When he reached the end of his journey, he found on inquiring at the station that He whom he sought was no longer there, but that He had gone down towards the city that morning. The station-master, who had a little leisure between the trains, told him that he could get a conveyance at the Walton House. There was, he said, a very good livery-stable connected with the hotel. He walked down to the end of the platform with Gilderman and pointed out to him the direction he was to take, and then he stood for a while looking after the young Roman as he walked away across the bridge and down the road.
It was the same direction which Gilderman had taken the day before. Everything seemed strangely familiar to him. There was the bridge and the stream below it, and the open field and the distant row of frame houses. As he passed the tobacco-shop, the woman with whom he had spoken yesterday was standing in the doorway. She looked hard at him as he passed, and Gilderman felt a certain awkward consciousness that she recognized him.
Just beyond the tobacco-shop he turned up a side street towards the hotel. He remembered now having seen it the day before. There were men standing on the rather ramshackle porch in front of the hotel, and they, too, stared hard at Gilderman as he went by. Again, as upon the day before, Gilderman recognized how distinctly out of place he was and how curious the hotel loungers must be regarding him. He was glad when he found himself in the open stable-yard out of their sight.
A man, evidently the innkeeper–a short, stocky, gray-haired man–was standing watching one of the boys bathe the leg of an evidently lame horse. He looked up as Gilderman approached, but he did not move to meet him. Gilderman walked directly up to him and told him what he wanted.
A team? Oh yes, he could have a team. He sized Gilderman up without at all knowing who he really was. Of course he would want something toppy. Then he called to a colored man to go tell Bob to put the little gray to the dog-cart.
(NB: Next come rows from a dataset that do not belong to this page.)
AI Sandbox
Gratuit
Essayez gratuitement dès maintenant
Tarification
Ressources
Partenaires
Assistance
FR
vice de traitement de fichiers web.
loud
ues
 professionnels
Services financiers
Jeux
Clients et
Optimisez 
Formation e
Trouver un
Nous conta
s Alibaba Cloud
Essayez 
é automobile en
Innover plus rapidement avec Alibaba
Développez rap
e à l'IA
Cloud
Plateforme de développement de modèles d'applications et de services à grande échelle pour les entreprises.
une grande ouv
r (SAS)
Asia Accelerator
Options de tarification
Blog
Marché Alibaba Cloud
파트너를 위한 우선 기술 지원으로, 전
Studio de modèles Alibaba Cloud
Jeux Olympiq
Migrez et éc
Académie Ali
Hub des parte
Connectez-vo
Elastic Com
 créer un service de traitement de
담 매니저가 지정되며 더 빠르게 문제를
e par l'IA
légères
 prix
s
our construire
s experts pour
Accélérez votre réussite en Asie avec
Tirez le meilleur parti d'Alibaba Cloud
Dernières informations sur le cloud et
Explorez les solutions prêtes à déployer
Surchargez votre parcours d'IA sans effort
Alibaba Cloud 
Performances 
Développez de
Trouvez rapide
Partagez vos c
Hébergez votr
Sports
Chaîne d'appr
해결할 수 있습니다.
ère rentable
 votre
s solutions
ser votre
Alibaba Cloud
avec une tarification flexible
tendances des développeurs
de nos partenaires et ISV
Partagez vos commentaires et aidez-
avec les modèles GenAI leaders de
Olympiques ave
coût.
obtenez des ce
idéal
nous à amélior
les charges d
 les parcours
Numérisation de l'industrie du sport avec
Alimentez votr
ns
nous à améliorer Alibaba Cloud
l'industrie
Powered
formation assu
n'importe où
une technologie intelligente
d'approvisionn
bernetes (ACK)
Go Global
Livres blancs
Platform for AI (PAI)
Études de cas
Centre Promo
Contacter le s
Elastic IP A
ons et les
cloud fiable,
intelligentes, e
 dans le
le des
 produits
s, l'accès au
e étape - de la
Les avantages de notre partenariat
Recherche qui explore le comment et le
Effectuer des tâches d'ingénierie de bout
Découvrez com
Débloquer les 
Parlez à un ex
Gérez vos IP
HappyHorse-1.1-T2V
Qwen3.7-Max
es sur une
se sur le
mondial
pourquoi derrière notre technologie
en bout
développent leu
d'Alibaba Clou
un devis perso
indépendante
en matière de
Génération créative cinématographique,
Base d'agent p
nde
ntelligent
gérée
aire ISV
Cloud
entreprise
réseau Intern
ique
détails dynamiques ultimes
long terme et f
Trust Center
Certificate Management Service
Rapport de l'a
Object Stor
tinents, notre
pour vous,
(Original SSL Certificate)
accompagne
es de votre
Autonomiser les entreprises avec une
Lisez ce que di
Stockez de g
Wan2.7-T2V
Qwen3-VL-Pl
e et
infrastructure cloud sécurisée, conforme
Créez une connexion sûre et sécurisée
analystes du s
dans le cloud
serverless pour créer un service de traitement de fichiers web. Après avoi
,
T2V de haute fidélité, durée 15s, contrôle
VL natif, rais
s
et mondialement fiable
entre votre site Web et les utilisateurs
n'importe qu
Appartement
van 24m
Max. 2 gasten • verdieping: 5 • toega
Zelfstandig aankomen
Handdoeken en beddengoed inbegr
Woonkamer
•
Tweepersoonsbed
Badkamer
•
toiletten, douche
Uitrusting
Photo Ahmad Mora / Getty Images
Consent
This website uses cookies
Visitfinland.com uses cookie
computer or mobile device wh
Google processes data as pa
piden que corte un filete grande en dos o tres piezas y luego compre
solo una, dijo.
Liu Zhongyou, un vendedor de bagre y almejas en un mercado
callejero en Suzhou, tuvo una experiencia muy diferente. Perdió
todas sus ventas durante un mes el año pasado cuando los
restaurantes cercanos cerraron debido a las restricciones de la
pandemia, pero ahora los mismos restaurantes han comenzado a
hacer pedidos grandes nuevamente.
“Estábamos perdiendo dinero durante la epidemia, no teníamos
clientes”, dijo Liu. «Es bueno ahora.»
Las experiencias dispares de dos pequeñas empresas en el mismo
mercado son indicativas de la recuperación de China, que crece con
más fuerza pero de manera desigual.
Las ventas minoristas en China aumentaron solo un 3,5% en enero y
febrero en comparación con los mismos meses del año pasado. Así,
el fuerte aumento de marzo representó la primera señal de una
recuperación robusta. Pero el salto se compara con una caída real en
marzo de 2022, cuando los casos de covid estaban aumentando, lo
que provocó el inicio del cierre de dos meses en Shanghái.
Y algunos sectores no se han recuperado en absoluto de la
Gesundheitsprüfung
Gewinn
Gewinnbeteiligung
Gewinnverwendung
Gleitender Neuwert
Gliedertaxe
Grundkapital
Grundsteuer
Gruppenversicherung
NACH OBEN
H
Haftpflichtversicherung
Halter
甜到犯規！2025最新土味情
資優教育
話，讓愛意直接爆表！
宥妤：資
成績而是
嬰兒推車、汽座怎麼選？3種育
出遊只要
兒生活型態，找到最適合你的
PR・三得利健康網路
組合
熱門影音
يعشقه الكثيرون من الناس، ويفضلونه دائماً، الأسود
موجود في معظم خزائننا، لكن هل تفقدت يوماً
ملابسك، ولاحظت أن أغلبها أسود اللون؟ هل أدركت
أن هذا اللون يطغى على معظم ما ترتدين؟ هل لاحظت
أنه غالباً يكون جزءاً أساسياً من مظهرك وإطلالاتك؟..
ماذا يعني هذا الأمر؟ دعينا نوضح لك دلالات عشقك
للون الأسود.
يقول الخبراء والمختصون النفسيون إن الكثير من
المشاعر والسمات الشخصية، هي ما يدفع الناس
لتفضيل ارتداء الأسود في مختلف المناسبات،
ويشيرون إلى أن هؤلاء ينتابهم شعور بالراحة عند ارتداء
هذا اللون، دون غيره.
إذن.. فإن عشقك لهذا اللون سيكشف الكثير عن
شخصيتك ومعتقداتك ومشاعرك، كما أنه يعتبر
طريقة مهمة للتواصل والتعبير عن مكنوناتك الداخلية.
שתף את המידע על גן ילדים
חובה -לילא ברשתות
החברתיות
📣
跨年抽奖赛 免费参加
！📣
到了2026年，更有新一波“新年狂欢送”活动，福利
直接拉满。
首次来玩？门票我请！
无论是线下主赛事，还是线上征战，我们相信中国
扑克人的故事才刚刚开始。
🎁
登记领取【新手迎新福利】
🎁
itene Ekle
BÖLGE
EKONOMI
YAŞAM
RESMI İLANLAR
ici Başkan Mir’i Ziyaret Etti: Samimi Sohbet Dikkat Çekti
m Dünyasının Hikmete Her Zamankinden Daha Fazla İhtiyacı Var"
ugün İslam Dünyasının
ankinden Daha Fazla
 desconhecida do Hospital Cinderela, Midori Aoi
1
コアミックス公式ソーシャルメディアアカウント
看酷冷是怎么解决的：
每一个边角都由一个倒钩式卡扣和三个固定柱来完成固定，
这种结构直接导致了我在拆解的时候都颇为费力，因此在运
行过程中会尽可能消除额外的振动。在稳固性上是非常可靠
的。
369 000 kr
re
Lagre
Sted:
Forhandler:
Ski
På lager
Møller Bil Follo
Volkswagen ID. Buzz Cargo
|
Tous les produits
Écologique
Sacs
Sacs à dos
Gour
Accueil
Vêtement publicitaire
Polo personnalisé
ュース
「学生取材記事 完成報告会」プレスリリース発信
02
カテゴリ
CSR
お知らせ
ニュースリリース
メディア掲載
He held an unlighted cigar between his lips, and he rolled it every now and then from one side of his mouth to the other, looking rather curiously at Gilderman. “I suppose you’re a newspaper reporter?” he said, after giving Gilderman’s person a sweeping look.
“No,” said Gilderman, “I’m not.” He volunteered nothing further, and there was that in his brief denial that did not encourage further question. Every now and then the innkeeper looked curiously at him, but he ventured no further inquiry. There was an indescribable remoteness about the young Roman that repelled, without effort and without offence, any approach at familiarity.
Then they brought the gray horse out of the stable and began to hitch it to the dog-cart. It was, indeed, a neat, toppy little animal, and Gilderman looked upon it with pleasure. The innkeeper went over to see that all was right, pulling here and there at a strap or buckle, and Gilderman, taking out his cigar-case, lit a cigar. The gray sky was beginning to break up into patches of blue, and suddenly the sun shone out and down upon his back. It was very warm. Then the driver jumped to his seat and wheeled the team out into the stable-yard, and Gilderman mounted lightly to the place beside him.
As the horse trotted briskly away down the road Gilderman saw, on a distant hill, a far-away view of the cemetery where he had been the day before. How strange that he should see it so soon again. It looked empty and deserted now. Then presently they had left it behind and were out into the open country. They drove for somewhat over two miles without seeing any sign of Him whom Gilderman sought. There they reached a little rise of ground just outside of a village, and, looking down the stretch of road, they could see that a crowd was gathered about a big stuccoed building, which Gilderman recognized as an inn.